## Aufgabenstellungen
(1) Beantworte die folgenden Fragen zum Text „Systeme achten“.
(a) Wovon ist unser seelisches Wohlbefinden laut dem Text geprägt?
(b) Was tut das komplexe System, dessen Ausdruck unser Denken und Handeln ist, mit Informationen?
(c) Womit wird bei Systemaufstellungen die bildliche Darstellung vorgenommen?
(2) Aktualisiere im Text „Systeme achten“ die Stelle von „Unser Körper funktioniert“ bis „nächster Schritt gehen?“, indem du „Figuren“ durch „Holzfiguren“ ersetzt, und gib sie vollständig wieder.
------ Text ------
Systeme achten

Unser Körper funktioniert dank einem riesigen System von Zellen und Organen, welche Leben überhaupt erst ermöglichen

 

Unser Denken und Handeln ist Ausdruck eines komplexen Systems, das Informationen bewusst oder unbewusst wahrnimmt, speichert, weiterleitet und damit unseren Alltag mitbestimmt

 

Unser seelisches Wohlbefinden ist geprägt vom System unserer Herkunft und von den Systemen, in denen wir täglich leben und wirken

 

Bei der Begegnung mit Systemaufstellungen betrachten wir eines oder mehrere solcher Systeme. Dank einer bildlichen Darstellung mit Figuren, Symbolen oder anderen stellvertretenden Objekten erhalten wir einen neuen und vollständigeren Blick. Gemeinsam schauen wir hin, wo etwas fehlt oder vergessen wurde. Wo schliessen wir etwas aus und in welche Richtung könnte ein nächster Schritt gehen?
------ Auszüge der Datensätze ------
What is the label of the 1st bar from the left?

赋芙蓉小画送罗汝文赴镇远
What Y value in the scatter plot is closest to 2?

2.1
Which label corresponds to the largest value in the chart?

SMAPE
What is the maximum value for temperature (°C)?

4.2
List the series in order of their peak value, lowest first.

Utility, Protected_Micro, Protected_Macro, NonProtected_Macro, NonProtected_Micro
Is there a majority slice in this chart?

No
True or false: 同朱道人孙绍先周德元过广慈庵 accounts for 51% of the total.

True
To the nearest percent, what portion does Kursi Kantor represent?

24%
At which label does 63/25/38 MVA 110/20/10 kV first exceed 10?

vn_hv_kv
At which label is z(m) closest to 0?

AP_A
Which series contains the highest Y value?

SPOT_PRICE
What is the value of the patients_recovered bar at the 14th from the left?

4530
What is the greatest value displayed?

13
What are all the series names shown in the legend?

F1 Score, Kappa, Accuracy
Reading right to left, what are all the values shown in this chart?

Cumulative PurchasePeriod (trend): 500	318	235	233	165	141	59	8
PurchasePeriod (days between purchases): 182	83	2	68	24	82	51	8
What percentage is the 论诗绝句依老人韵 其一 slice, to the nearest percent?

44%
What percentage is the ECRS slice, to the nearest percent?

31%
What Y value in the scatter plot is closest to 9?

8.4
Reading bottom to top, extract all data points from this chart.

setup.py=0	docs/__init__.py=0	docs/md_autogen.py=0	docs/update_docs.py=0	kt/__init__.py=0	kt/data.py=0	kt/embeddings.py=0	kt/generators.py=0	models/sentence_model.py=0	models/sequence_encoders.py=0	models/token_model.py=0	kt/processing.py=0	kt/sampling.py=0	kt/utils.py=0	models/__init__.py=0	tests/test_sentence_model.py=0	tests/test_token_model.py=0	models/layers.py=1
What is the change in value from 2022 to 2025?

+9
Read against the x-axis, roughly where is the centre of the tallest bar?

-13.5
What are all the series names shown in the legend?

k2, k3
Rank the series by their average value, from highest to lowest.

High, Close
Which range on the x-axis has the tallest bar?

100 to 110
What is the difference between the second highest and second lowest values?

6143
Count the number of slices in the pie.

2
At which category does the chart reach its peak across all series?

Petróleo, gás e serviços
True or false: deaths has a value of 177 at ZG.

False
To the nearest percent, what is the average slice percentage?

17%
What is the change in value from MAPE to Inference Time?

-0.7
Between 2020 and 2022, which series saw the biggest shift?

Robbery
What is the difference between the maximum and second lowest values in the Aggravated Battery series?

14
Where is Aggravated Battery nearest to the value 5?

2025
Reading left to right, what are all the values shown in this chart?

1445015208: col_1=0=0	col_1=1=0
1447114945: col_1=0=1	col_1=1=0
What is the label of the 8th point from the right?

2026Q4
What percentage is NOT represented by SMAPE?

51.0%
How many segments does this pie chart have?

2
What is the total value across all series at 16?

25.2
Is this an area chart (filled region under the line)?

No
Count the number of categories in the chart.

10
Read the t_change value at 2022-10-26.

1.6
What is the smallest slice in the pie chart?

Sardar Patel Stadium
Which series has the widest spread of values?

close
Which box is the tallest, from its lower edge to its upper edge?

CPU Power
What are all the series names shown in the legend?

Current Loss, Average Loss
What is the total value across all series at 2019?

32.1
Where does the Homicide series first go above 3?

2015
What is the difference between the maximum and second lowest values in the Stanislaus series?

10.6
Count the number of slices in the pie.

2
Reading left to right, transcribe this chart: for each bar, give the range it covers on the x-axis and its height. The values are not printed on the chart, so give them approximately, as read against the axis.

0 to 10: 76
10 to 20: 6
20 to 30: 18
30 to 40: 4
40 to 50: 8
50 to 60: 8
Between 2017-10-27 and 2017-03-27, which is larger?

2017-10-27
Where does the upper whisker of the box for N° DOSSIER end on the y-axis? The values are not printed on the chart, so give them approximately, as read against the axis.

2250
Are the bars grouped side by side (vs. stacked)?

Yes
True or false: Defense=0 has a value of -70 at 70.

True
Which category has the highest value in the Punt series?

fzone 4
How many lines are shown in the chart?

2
------
## Lösungen
(1)
(a) Vom System unserer Herkunft und von den Systemen, in denen wir täglich leben und wirken.
(b) Es nimmt sie bewusst oder unbewusst wahr, speichert sie und leitet sie weiter.
(c) Mit Figuren, Symbolen oder anderen stellvertretenden Objekten.

(2)
Unser Körper funktioniert dank einem riesigen System von Zellen und Organen, welche Leben überhaupt erst ermöglichen

 

Unser Denken und Handeln ist Ausdruck eines komplexen Systems, das Informationen bewusst oder unbewusst wahrnimmt, speichert, weiterleitet und damit unseren Alltag mitbestimmt

 

Unser seelisches Wohlbefinden ist geprägt vom System unserer Herkunft und von den Systemen, in denen wir täglich leben und wirken

 

Bei der Begegnung mit Systemaufstellungen betrachten wir eines oder mehrere solcher Systeme. Dank einer bildlichen Darstellung mit Holzfiguren, Symbolen oder anderen stellvertretenden Objekten erhalten wir einen neuen und vollständigeren Blick. Gemeinsam schauen wir hin, wo etwas fehlt oder vergessen wurde. Wo schliessen wir etwas aus und in welche Richtung könnte ein nächster Schritt gehen?